Di conseguenza il flusso del racconto a volte si fa epico e altisonante ma cionondimeno il tono dello scritto gela il sangue nelle vene del lettore e ha lo stesso rumore di uno specchio che si rompe. Nessun sorriso suscita l’innocente follia di Oskar, ma solo inquietudine e angoscia. Difatti, nel romanzo sono disseminati elementi reali che alludono a fatti storici, comel’ascesa del nazismo, e alle miserie della società piccolo borghese di allora. Grazie alla spregiudicatezza garantitagli dalla sua posizione esterna alla società Oskar può vedere e raccontare tutti i lati più oscuri dell’umanità che essa non riesce a scorgere. Oskar coglie e annota tutti gli aspetti più miseri e spaventosi delle persone che lo circondano e che hanno assistito alla sua vita.

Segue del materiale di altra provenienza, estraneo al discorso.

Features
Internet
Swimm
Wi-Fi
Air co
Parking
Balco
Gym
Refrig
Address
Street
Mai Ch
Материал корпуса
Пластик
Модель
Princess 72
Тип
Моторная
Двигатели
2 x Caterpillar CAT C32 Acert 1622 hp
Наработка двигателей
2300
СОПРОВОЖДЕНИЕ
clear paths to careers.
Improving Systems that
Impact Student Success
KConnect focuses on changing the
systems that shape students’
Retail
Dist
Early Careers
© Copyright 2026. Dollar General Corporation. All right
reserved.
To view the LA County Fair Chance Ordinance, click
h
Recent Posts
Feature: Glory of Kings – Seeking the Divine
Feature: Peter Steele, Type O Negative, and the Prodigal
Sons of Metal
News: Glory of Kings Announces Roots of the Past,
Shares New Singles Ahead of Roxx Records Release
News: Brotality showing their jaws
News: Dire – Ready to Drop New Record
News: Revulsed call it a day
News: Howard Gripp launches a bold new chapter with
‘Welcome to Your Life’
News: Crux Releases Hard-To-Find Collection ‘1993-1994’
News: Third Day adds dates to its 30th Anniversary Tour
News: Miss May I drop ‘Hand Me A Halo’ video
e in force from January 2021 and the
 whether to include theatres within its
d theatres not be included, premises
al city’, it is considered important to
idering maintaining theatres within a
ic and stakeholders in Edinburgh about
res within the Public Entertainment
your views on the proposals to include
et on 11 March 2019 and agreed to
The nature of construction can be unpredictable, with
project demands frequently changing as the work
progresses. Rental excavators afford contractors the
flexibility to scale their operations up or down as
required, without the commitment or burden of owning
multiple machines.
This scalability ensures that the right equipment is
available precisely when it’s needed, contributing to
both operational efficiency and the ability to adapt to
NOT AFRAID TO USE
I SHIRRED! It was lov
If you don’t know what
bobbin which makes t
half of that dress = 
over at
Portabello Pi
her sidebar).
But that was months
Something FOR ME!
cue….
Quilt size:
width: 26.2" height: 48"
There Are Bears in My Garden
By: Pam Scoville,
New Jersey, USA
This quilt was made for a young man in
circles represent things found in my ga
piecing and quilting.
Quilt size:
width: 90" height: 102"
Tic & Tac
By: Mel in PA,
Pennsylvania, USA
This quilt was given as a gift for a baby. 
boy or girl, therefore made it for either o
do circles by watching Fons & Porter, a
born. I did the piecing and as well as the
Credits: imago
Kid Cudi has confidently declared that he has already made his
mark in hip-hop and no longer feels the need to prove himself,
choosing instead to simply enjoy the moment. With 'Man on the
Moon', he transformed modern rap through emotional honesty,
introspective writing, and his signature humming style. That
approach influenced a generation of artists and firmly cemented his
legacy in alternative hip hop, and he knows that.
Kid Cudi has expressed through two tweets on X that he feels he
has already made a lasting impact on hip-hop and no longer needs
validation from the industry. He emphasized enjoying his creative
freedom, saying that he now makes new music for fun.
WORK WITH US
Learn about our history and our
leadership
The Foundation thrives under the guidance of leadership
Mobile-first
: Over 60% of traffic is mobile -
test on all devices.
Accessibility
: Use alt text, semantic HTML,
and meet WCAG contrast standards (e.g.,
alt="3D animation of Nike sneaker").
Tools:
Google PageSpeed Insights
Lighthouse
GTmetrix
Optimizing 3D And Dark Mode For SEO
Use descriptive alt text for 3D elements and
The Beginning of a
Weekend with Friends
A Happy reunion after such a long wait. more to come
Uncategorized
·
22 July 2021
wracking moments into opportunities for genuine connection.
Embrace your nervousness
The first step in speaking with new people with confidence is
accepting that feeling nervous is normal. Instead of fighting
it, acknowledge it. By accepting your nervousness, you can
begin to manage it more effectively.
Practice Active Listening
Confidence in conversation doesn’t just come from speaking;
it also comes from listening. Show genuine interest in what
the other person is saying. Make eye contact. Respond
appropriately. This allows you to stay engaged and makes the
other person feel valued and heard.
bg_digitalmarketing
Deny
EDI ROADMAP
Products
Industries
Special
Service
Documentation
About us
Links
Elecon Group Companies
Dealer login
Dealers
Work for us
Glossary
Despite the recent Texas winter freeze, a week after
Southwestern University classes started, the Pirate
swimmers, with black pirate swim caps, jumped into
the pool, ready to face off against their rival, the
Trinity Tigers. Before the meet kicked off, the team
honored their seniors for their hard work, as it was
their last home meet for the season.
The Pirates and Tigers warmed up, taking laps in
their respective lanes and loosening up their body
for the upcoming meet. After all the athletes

Come una sorta di aedo male in arnese Oskar ci racconta come camminava per le strade suonando fragorosamente il suo adorato tamburo e urlava talmente forte da riuscire a spaccare i vetri di qualunque edificio. Nonostante tutto questo impegno però non riusciva a comunicare con la gente attorno a lui.
Come si è già detto la storia di Oskar assomiglia ad una nera fiaba, un grottesco miscuglio tra realtà e fantasia. Essa parla della Germania e della società ma anche di quel filo che ci sostiene ogni qualvolta che ci inoltriamo nell’immaginazione. Perché fantasticare, come sognare, può essere più pericoloso di quello che sembra. Nessuno sfugge al fascino di un ambiente immaginario, dove la fantasia si libera da ogni dovere e può sfogarsi creando ogni cosa dal nulla, ma bisognerebbe essere accorti, poiché nelle più nascoste profondità dell’immaginazione potremmo trovare anche i nostri incubi più spaventosi e le paure più viscerali e perciò dovremmo essere certi di poter tornare sui nostri passi. Con questo romanzo Grass ci mette di fronte a tutto quello che dovremmo temere di trovare nel nostro subconscio.